The government’s decision-making
is only digging the hole deeper
All economies are built on decision-making. If we focus on the decisions made by the economic actors when the April crisis erupted, we see clients deciding to take their money out of the banks for fear of losing it. The banks’ decision to not give out loans is also based on need. They’re losing liquidity and have a significant default, which probably isn’t recoverable. The decision companies made to lay people off is based on obligation.
And the government? It decided to impose two reforms to collect more taxes, to make money, but in the middle of a crisis both reforms are authentic sanctions. Why did the government do this? Because it’s getting into a more and more complicated situation and is used to taking more and more measures to get out of the hole it’s in. But its measures are just digging the hole deeper.
Clearly it did cut back on expenses, but it was a limited cutback. Why didn’t it lay off more state workers? Because they are its social base. Based on the number of companies that emerged to execute the millions om Venezuelan aid, I estimate that 70,000 people worked for those companies, or maybe more. If in 2008 we had some 183,000 state workers and that number rose to more than 253,000, those additional people were hired to work in the companies created with the Venezuelan aid. Why not lay off all those people so they go back to what they were doing before Nicaragua entered ALBA? They aren’t doing it for political reasons. It’s clear that all the economic actors decided out of fear, need, obligation, responsibility. And the government did it for political reasons. When a government’s decisions are political, economists have nothing to do there…

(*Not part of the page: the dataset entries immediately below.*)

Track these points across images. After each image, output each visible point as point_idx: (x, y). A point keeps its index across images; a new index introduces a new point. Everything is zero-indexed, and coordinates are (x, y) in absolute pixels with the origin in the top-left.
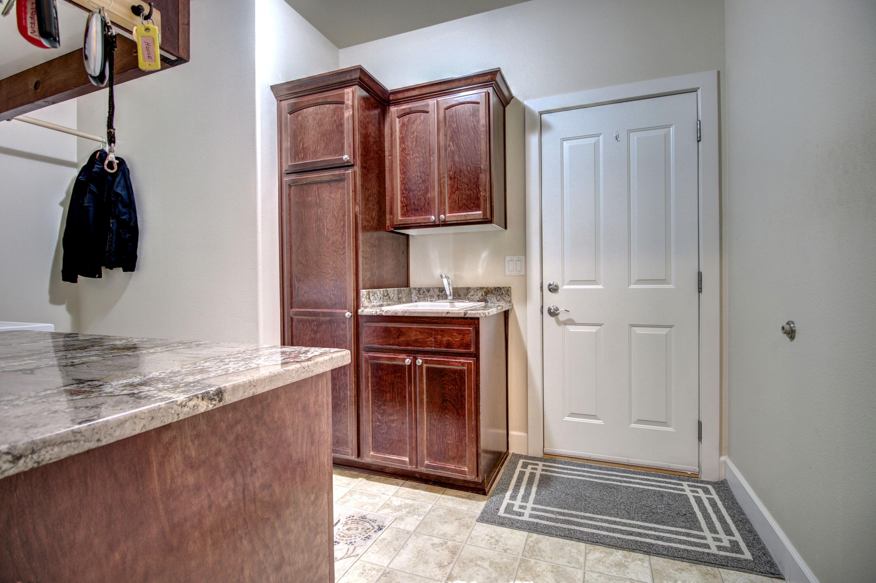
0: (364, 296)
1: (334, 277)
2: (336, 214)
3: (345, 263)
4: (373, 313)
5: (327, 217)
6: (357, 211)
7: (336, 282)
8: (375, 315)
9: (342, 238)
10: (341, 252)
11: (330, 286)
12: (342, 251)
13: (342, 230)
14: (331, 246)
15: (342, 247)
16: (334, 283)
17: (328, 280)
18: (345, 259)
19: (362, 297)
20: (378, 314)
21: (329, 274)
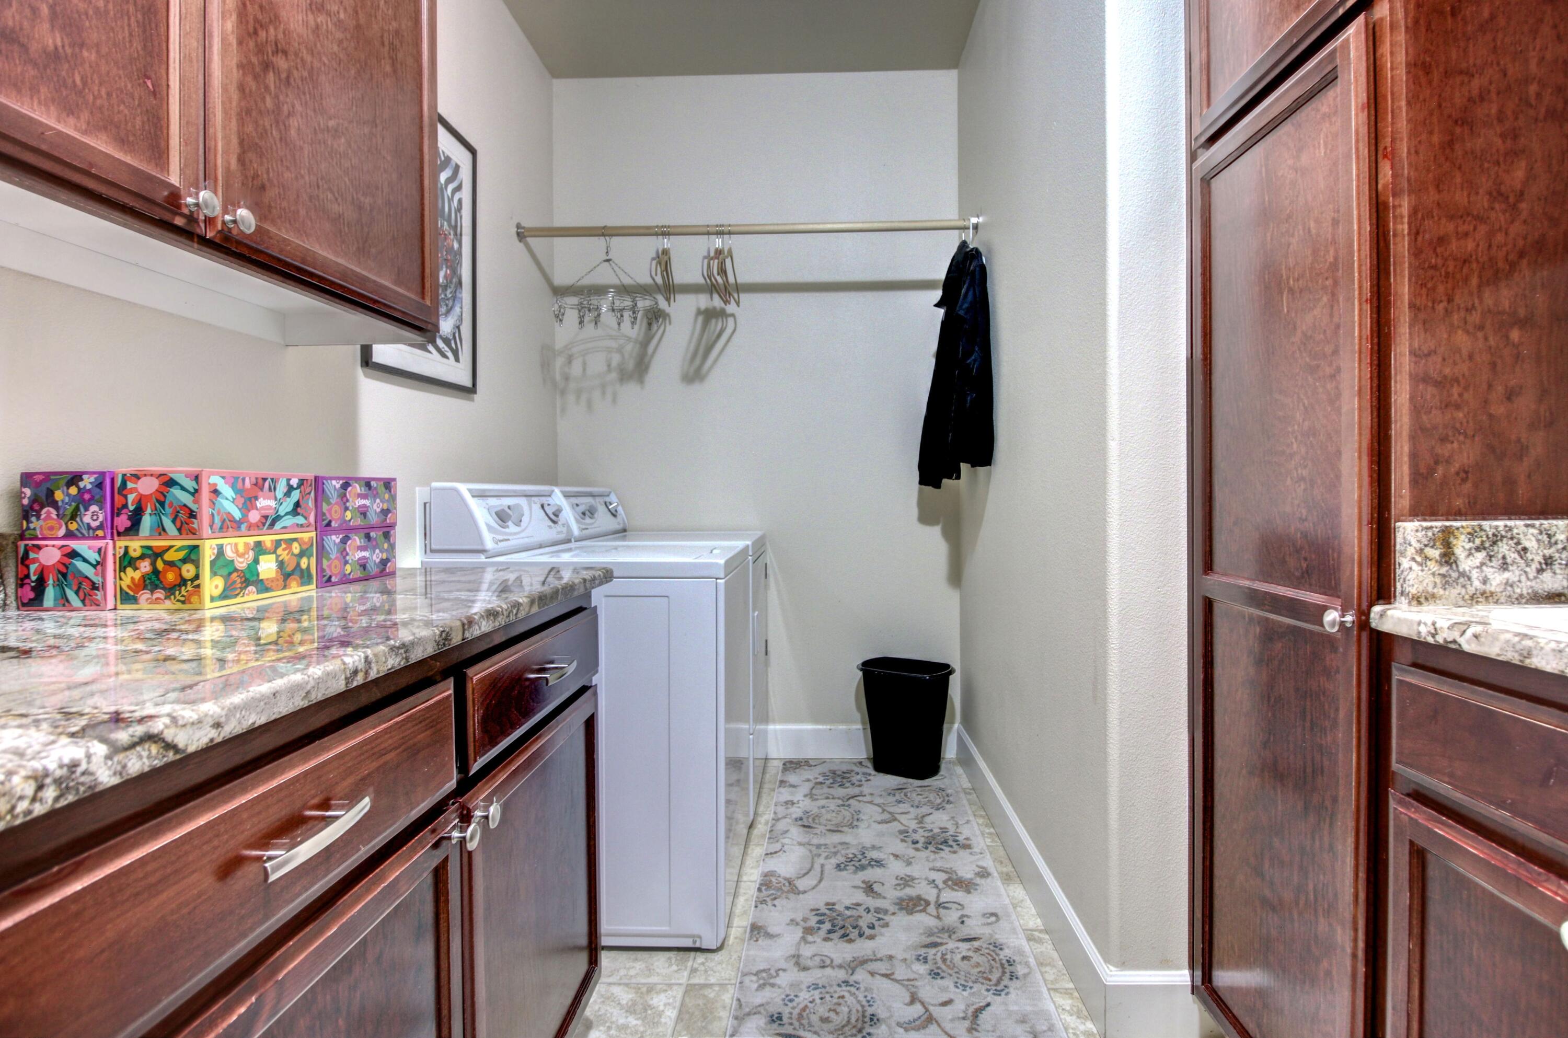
0: (1411, 551)
1: (1305, 467)
2: (1312, 225)
3: (1338, 411)
4: (1423, 630)
5: (1289, 245)
6: (1385, 186)
7: (1312, 486)
8: (1430, 640)
9: (1331, 316)
10: (1328, 370)
11: (1296, 502)
12: (1330, 365)
13: (1329, 283)
14: (1298, 355)
15: (1328, 349)
16: (1305, 490)
17: (1289, 481)
18: (1339, 395)
19: (1403, 554)
20: (1440, 639)
21: (1292, 456)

Let’s end with a projection, then, one that links everything to what’s happening in the political scene. Let’s suppose the parties at the negotiation table reach a good agreement. Will our economic crisis get better? Will the clients who took their savings out of the banks bring those dollars back? Will the banks start giving out loans despite the amount of defaulters and without liquidity? Is the US going to lift the sanctions? Will the companies that closed down reopen and hire those people back? Who knows… This crisis is so huge that even if we see all the innocent kids freed, all the rights reinstated with the best of intentions, all those exiled returning singing, and early and transparent elections announced, we won’t begin to see the economy starting to recover until 2023.